(What to work on)
Each line of the data that includes "specific" must be copied.

(Dataset content)
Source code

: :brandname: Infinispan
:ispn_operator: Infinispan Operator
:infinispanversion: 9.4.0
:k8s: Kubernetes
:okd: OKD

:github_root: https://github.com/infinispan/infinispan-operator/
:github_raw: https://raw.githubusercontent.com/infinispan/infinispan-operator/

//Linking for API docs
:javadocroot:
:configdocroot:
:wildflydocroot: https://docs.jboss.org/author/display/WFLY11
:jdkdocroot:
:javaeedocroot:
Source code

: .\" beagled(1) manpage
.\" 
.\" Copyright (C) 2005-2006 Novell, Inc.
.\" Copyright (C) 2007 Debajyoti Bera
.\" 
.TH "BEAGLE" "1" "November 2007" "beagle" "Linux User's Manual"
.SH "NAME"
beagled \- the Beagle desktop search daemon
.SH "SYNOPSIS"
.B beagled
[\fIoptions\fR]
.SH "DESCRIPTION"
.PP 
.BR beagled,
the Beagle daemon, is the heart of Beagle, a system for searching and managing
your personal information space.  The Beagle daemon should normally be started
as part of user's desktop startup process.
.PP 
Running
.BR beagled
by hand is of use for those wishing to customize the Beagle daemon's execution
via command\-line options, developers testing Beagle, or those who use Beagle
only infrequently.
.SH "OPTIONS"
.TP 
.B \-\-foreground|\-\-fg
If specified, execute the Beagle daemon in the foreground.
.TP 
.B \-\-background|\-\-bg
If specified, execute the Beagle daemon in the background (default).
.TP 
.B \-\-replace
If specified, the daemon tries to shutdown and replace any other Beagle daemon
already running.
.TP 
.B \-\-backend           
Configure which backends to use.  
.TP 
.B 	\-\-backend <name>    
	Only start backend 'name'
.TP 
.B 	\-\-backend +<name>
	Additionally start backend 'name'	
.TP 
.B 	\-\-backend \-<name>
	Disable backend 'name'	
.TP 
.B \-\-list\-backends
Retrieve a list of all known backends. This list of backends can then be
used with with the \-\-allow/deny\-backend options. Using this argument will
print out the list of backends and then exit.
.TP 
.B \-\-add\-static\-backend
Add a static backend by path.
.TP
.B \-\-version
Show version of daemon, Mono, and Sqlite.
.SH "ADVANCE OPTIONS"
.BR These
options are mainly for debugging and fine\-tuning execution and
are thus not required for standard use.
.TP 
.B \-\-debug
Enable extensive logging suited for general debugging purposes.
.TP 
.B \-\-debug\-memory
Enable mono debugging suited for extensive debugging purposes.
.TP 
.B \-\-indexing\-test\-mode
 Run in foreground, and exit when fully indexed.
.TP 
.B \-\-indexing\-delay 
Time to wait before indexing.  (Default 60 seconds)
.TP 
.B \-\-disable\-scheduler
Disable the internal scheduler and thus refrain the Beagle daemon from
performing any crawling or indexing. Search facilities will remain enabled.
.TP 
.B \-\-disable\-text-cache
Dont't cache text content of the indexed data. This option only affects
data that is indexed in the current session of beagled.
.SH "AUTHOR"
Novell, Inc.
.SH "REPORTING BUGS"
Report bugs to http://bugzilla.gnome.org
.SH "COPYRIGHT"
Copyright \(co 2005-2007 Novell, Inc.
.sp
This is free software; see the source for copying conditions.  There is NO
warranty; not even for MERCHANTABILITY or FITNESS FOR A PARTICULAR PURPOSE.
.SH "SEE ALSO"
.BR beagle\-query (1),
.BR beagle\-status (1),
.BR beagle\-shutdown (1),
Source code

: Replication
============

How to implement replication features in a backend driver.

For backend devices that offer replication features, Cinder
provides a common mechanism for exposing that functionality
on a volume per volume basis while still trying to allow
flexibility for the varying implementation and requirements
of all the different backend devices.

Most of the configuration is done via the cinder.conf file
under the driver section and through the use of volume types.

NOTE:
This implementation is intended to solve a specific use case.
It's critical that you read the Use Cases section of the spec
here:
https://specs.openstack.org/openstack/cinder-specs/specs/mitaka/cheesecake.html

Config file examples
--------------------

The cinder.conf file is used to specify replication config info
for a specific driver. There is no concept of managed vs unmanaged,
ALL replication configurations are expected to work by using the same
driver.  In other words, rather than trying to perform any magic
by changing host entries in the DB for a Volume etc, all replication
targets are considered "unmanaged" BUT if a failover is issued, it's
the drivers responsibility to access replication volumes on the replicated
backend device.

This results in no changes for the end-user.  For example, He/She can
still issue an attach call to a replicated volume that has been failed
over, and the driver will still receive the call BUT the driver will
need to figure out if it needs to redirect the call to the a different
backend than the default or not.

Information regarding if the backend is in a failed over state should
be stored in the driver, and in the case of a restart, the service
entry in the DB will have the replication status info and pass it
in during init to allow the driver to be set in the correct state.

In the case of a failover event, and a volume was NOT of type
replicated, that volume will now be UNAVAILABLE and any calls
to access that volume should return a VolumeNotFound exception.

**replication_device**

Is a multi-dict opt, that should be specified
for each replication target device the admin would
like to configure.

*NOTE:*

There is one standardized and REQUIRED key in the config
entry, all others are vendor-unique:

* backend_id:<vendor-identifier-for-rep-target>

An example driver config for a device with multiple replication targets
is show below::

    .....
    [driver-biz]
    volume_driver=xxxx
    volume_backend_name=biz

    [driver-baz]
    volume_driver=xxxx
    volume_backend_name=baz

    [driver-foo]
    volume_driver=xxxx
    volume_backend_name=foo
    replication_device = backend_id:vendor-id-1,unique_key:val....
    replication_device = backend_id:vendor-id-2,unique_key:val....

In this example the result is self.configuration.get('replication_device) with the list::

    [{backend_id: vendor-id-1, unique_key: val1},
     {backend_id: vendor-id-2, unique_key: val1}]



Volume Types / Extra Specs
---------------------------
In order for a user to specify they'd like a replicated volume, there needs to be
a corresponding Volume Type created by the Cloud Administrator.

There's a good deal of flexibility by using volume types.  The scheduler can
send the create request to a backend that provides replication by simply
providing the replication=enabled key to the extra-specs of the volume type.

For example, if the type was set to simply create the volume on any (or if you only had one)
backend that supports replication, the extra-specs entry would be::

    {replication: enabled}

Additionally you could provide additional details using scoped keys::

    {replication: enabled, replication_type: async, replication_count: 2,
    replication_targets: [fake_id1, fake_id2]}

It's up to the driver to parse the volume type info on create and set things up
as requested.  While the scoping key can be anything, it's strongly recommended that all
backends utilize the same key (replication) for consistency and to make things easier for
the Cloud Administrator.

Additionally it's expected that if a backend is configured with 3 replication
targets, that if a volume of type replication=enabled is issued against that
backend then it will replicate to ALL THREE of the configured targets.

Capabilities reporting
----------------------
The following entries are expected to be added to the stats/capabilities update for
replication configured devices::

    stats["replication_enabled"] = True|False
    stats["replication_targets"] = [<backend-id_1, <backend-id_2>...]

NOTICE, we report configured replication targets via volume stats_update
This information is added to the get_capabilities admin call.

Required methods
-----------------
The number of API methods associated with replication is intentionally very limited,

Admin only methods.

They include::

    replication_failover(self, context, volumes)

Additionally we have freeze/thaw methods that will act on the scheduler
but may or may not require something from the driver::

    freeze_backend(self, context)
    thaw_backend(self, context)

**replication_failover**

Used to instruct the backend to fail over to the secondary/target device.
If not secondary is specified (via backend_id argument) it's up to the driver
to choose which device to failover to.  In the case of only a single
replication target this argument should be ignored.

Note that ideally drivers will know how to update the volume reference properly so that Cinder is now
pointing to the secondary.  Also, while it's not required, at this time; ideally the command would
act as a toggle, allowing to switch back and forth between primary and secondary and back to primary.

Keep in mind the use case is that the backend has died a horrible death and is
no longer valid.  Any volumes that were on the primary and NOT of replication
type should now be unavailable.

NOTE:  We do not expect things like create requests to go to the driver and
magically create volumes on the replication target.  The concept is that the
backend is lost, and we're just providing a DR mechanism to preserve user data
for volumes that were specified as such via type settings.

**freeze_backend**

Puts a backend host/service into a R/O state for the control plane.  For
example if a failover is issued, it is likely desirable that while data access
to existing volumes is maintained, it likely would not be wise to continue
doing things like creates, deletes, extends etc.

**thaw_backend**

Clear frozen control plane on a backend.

(Response to the exercise)
This implementation is intended to solve a specific use case.
for a specific driver. There is no concept of managed vs unmanaged,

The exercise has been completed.